- Your objective: Print the listing exactly as it stands. Skip every picture.
╭─ Stored data
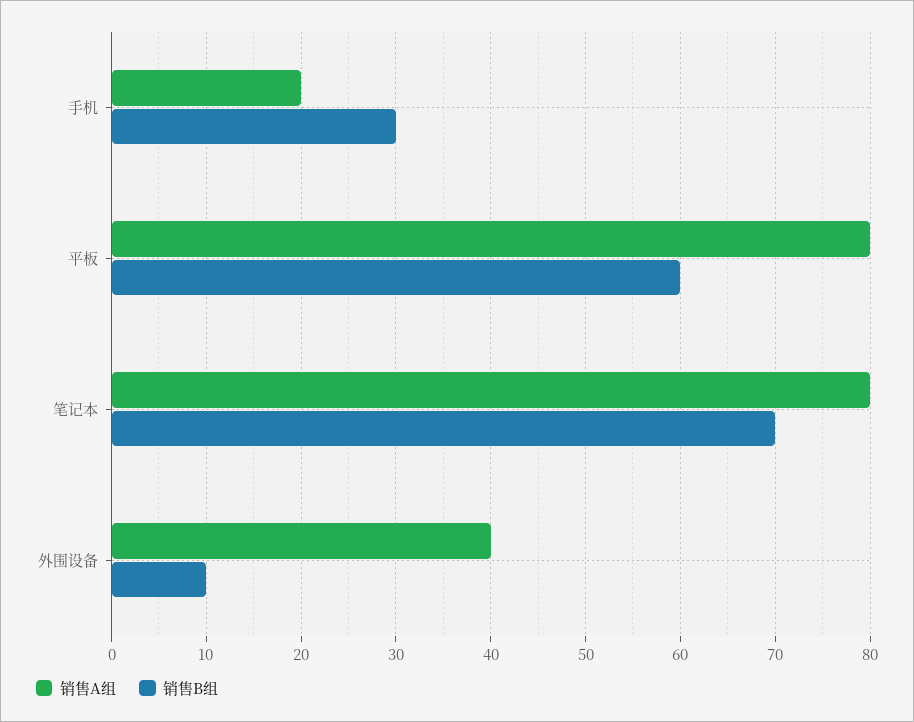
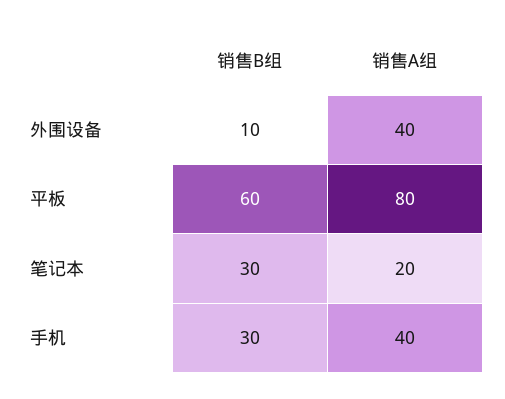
  {
    "销售A组": {
-     "手机": 20,
+     "手机": 40,
      "平板": 80,
-     "笔记本": 80,
+     "笔记本": 20,
      "外围设备": 40
    },
    "销售B组": {
      "手机": 30,
      "平板": 60,
-     "笔记本": 70,
+     "笔记本": 30,
      "外围设备": 10
    }
  }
╰─
- Solved problem:
  {
    "销售A组": {
-     "手机": 20,
+     "手机": 40,
      "平板": 80,
-     "笔记本": 80,
+     "笔记本": 20,
      "外围设备": 40
    },
    "销售B组": {
      "手机": 30,
      "平板": 60,
-     "笔记本": 70,
+     "笔记本": 30,
      "外围设备": 10
    }
  }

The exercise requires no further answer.